Raw paired-end reads were first demultiplexed, quality-filtered using fastp (v0.20.0), and merged into contiguous sequences with FLASH (v1.2.7). Subsequently, operational taxonomic units (OTUs) were clustered at a 97% sequence similarity threshold using UPARSE (v7.1), with chimeric sequences identified and removed during this process. OTUs that aligned to chloroplast or mitochondrial sequences were further excluded to eliminate non-target contaminants. Following this, all samples were rarefied to the minimum number of sequences observed across the dataset to standardize sequencing depth. The cleaned sequence data were then aligned against the nifH functional gene database (Version 7.3)1 using a 70% alignment threshold for taxonomic and functional annotation. This confidence threshold was selected as it is widely adopted in nifH gene studies to balance classification precision with the retention of sufficient sequences for ecological analysis, given the comparatively smaller and less comprehensive nature of the nifH gene reference database. Prior to downstream statistical analysis, the sequencing data were subjected to minimum sequence normalization to ensure consistency across samples.
Statistical analysis
2.4
After rarefaction, the coverage index of all samples reached above 95% (Supplementary Figure 1), indicating that the sequencing depth was sufficient to capture the majority of the diazotrophic microbial composition and could be used for subsequent diversity analyses. Because the data did not meet the assumptions for parametric tests, the Scheirer–Ray–Hare test was used to evaluate the effects of cultivar., niche, and their interaction on α-diversity. Post–hoc pairwise comparisons were performed using Kruskal-Wallis test, with Bonferroni correction applied to control the false-discovery rate in multiple testing. NMDS was carried out with 999 random starts using the vegan package (v2.6–6) to ensure the stability of the ordination. A two-factor PERMANOVA (adonis2 function, 999 permutations) was conducted to test the overall effects of cultivar., niche, and their interaction on community structure. Homogeneity of multivariate dispersions was tested with the betadisper function.
To evaluate differences in soil nitrogenase activity, analysis of two-way variance (ANOVA) and paired t-tests were applied, with nitrogenase activity further visualized using GraphPad Prism 8. For microbial co-occurrence analysis, Spearman’s correlation was calculated between OTUs, and all correlations were adjusted for multiple testing with the False Discovery Rate (FDR) correction to control false positives. Statistically robust correlations were used to construct co-occurrence networks, which were subsequently analyzed with the igraph package (v0.9.2). It should be noted that these networks reflect inferred associations based on correlation statistics; while they suggest potential ecological linkages, they do not constitute direct evidence of biological interaction or causality.
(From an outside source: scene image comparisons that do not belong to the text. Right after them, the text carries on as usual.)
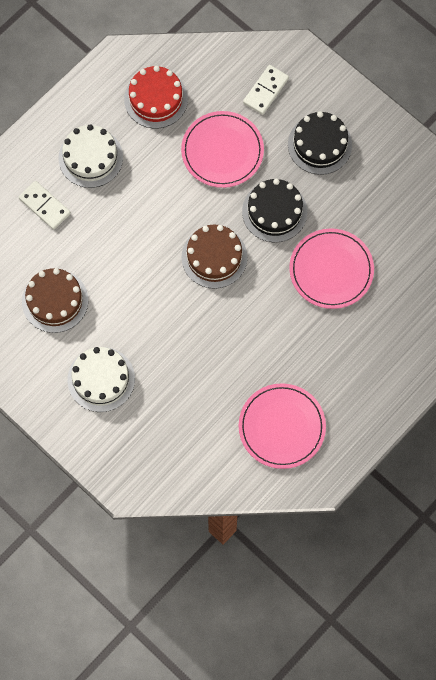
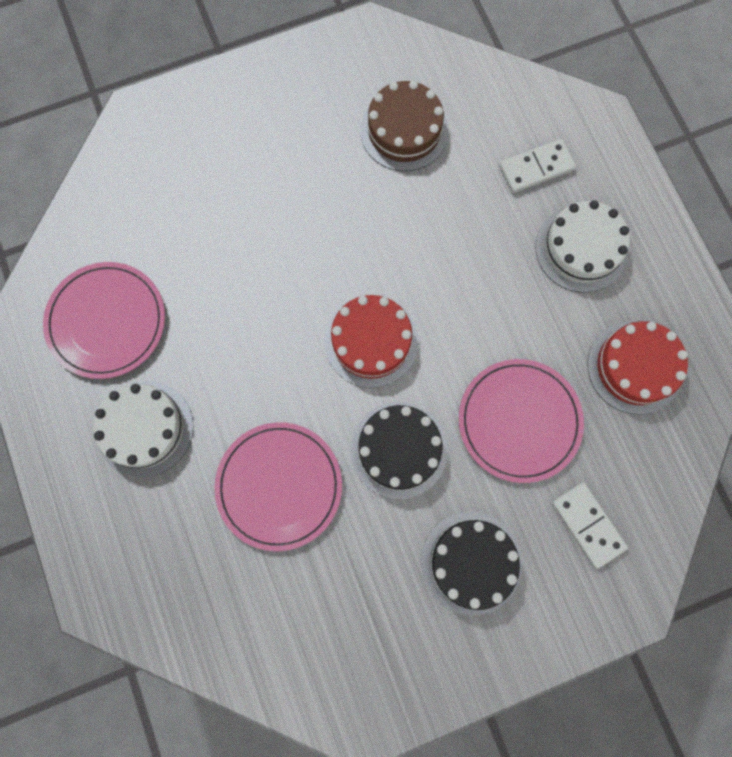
camera: 115 degrees right, 5 degrees up
(101, 379) = (279, 141): white cake -> white cake (145, 428)
(214, 257) = (371, 341): brown cake -> red cake

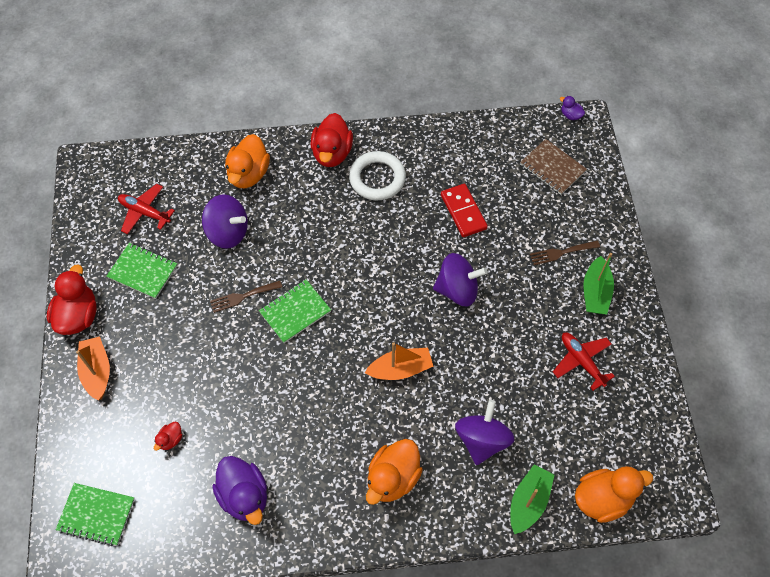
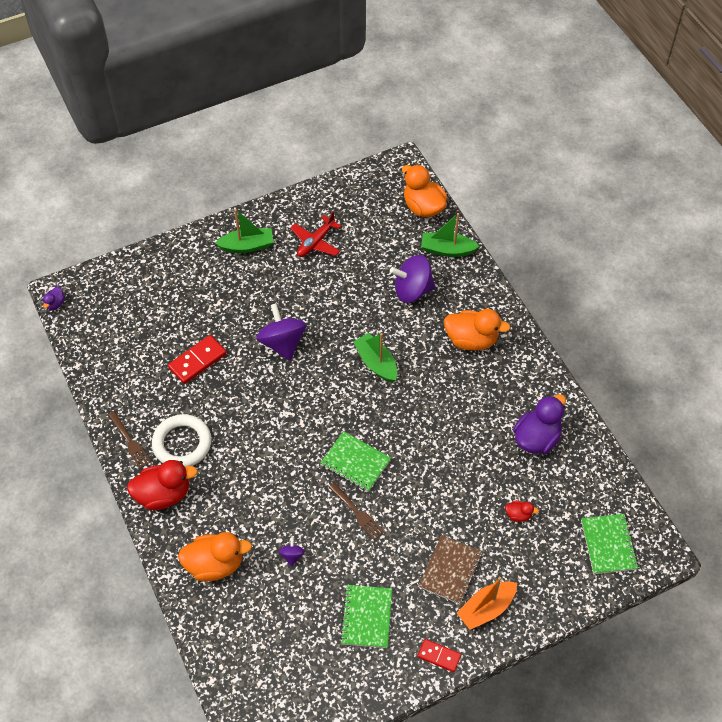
camera: 110 degrees left, 5 degrees down
(78, 316) = (439, 656): red duck -> red domino
(145, 212) = (297, 649): red plane -> none
(228, 232) = (292, 555): purple spinning top -> purple spinning top, size x0.46
(400, 369) = (376, 363): orange boat -> green boat
(552, 168) = (124, 304): brown notebook -> brown notebook (450, 570)
(561, 253) = (216, 277): brown fork -> brown fork (130, 442)

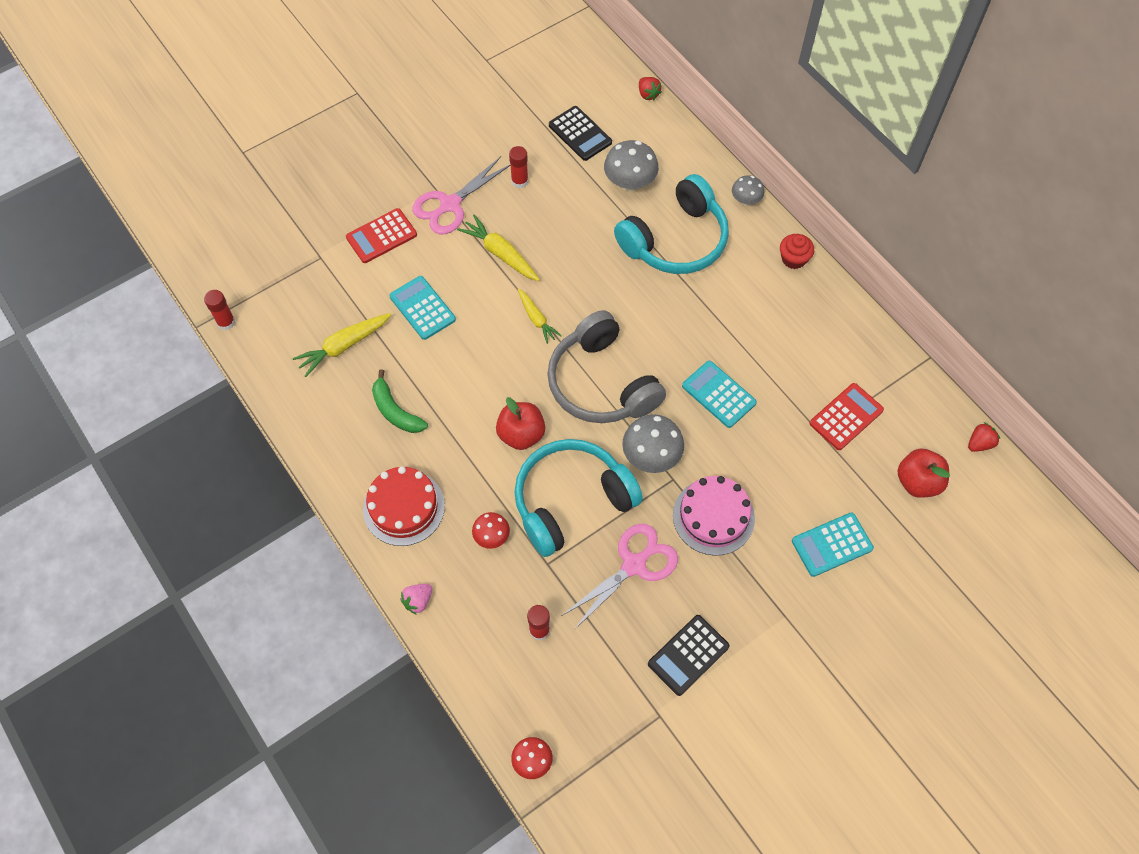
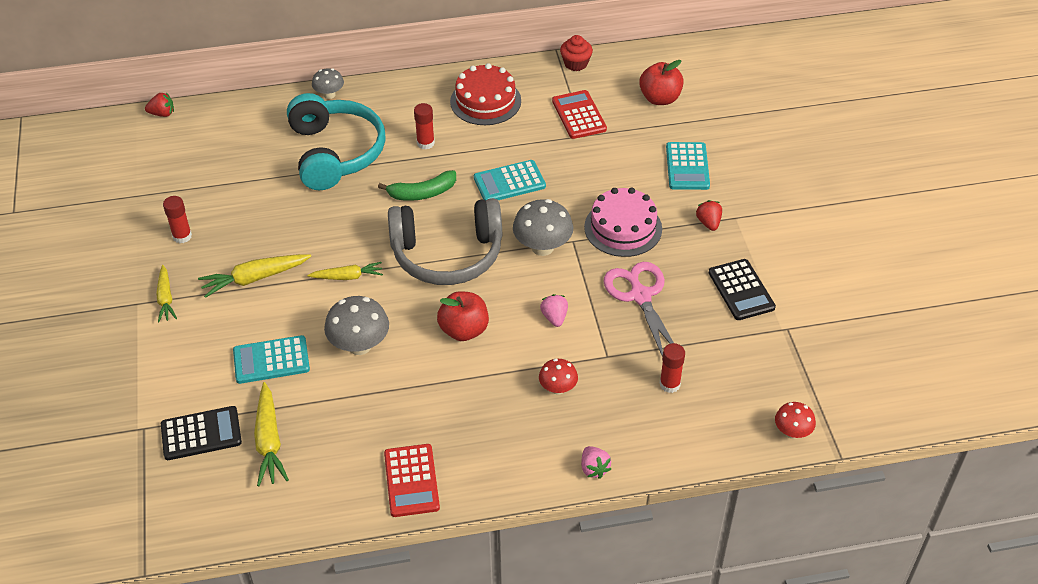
camera: 65 degrees left, 15 degrees down
(226, 322) = (160, 542): red glue stick -> red glue stick (425, 143)
(381, 236) = (158, 366): red calculator -> red calculator (411, 481)
(395, 411) = (375, 421): green banana -> green banana (422, 193)
(404, 507) = (487, 448): red cake -> red cake (485, 101)
(450, 205) = (166, 298): pink scissors -> yellow carrot
(571, 501) = (554, 317): turquoise headphones -> pink strawberry
(580, 134) = (165, 175): black calculator -> black calculator (201, 434)
(630, 183) = (249, 160): grey mushroom -> grey mushroom (359, 345)
(793, 259) = (410, 88): red cupcake -> red cupcake (575, 63)
(979, 443) = (646, 53): red strawberry -> red strawberry (708, 223)

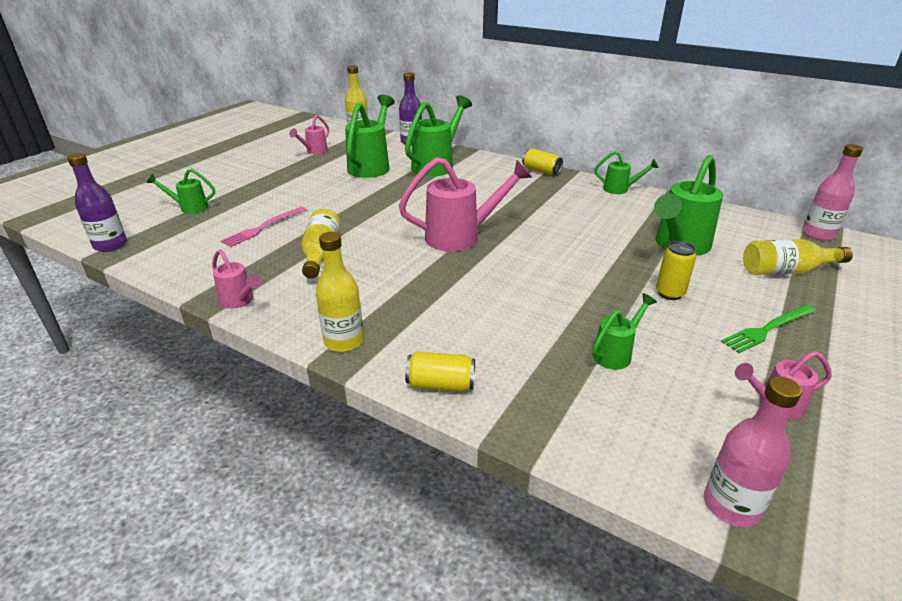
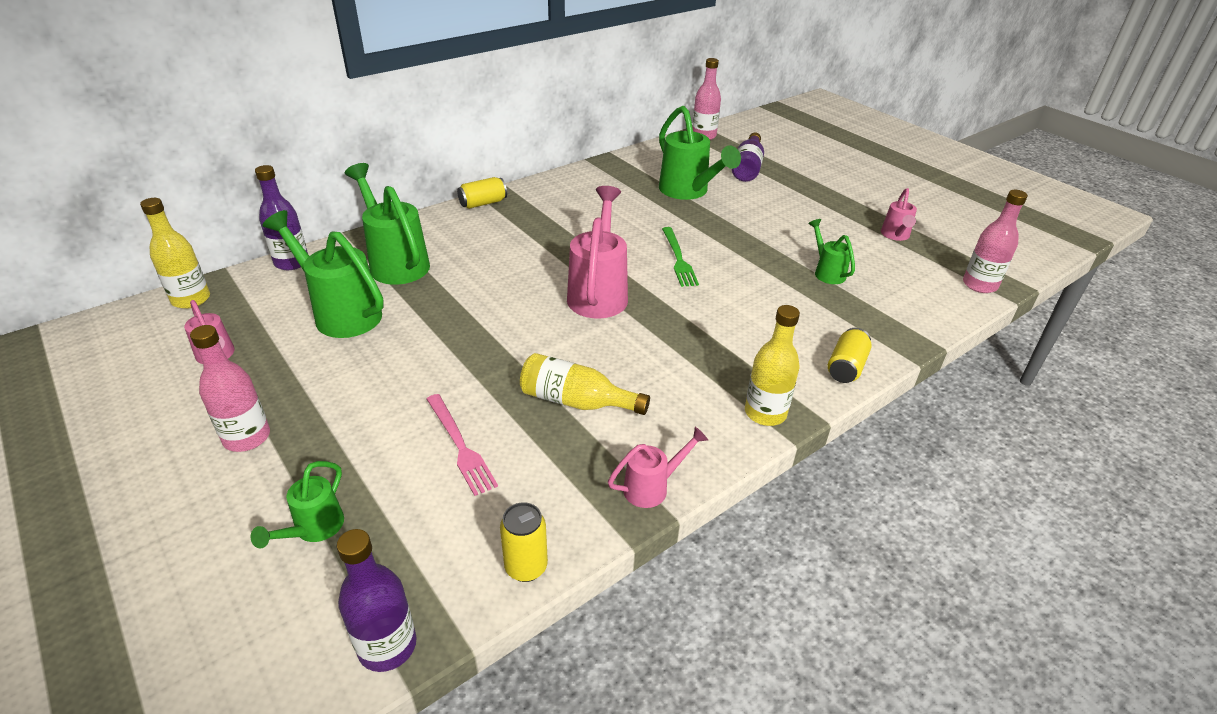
camera: 70 degrees left, 5 degrees up
(253, 175) = (247, 437): none -> pink bottle
(620, 189) = (565, 178): green watering can -> none
(669, 293) = (757, 222): yellow can -> yellow can (526, 567)
(767, 329) = (816, 204): green fork -> green fork (678, 259)
(786, 271) = (747, 168): yellow bottle -> purple bottle

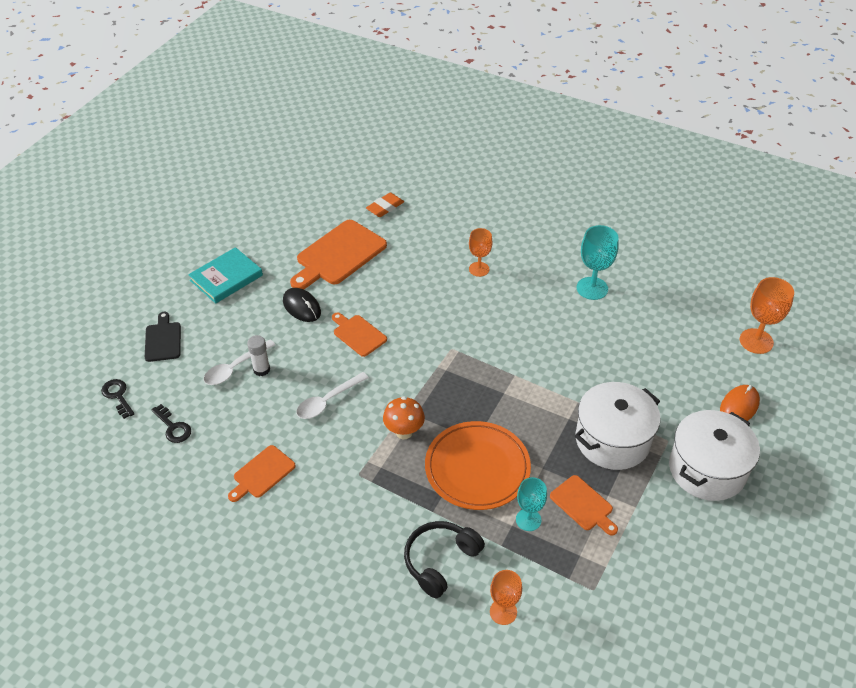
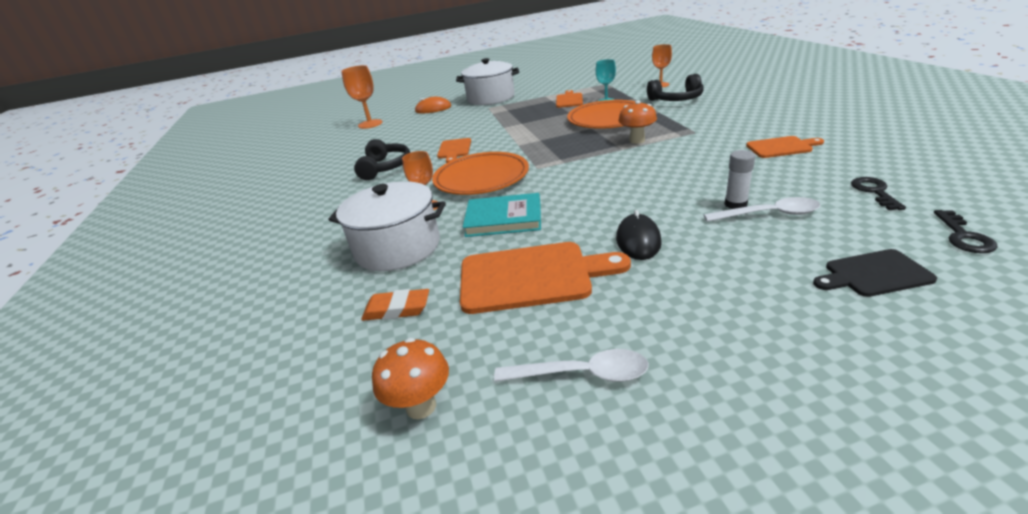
camera: 130 degrees left, 15 degrees down
(163, 340) = (874, 274): black cutting board -> black cutting board turned 45 degrees clockwise
(226, 278) = (721, 318): turquoise book -> turquoise book (503, 219)
(317, 186) = (421, 406): none -> orange mushroom
(328, 401) = (682, 168): white spoon -> white spoon (581, 374)
(358, 334) = (603, 199): orange cutting board -> orange cutting board (454, 150)
(482, 315) = (481, 178): none -> orange plate
(592, 288) = (385, 167): turquoise goblet -> black headphones
(612, 440) = (514, 112): white pot -> white pot (397, 247)

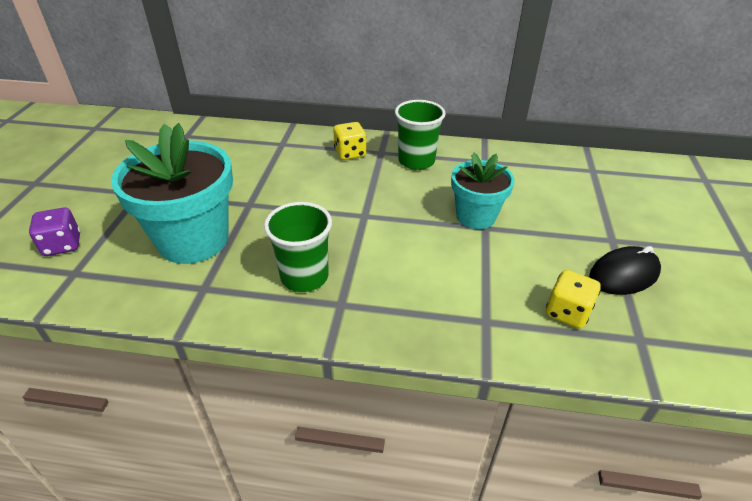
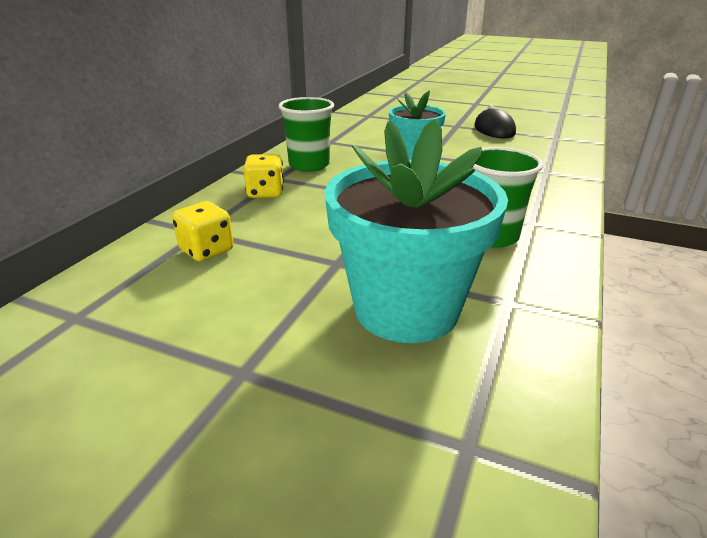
camera: 75 degrees left, 10 degrees down
(62, 245) = (377, 477): purple dice -> none
(567, 312) = (533, 149): yellow dice -> yellow dice (207, 250)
Additional bioinformatics steps, including sequence quality control, OTU clustering, taxonomic annotation, compositional analysis, and visualization were performed on the Majorbio Cloud Platform.2
Results
3
Soil nitrogenase activity of different pecan cultivars
3.1
We found that both cultivar and soil compartment significantly affected nitrogenase activity (p < 0.01; Table 1). JMBS showed significantly higher nitrogenase activity than JJBS and JPBS (p < 0.05), whereas no significant difference was observed between JPBS and JJBS. JMRS exhibited significantly greater activity than JJRS and JPRS (p < 0.05), JPRS and JJRS were statistically indistinguishable. Notably, all three cultivars displayed significantly elevated nitrogenase activity in RS compared to BS (Figure 1). In summary, the ‘Mahan’ cultivar showed higher nitrogenase activity in both rhizosphere and bulk soils compared to other cultivars, with consistently greater activity observed in rhizosphere soil versus bulk soil.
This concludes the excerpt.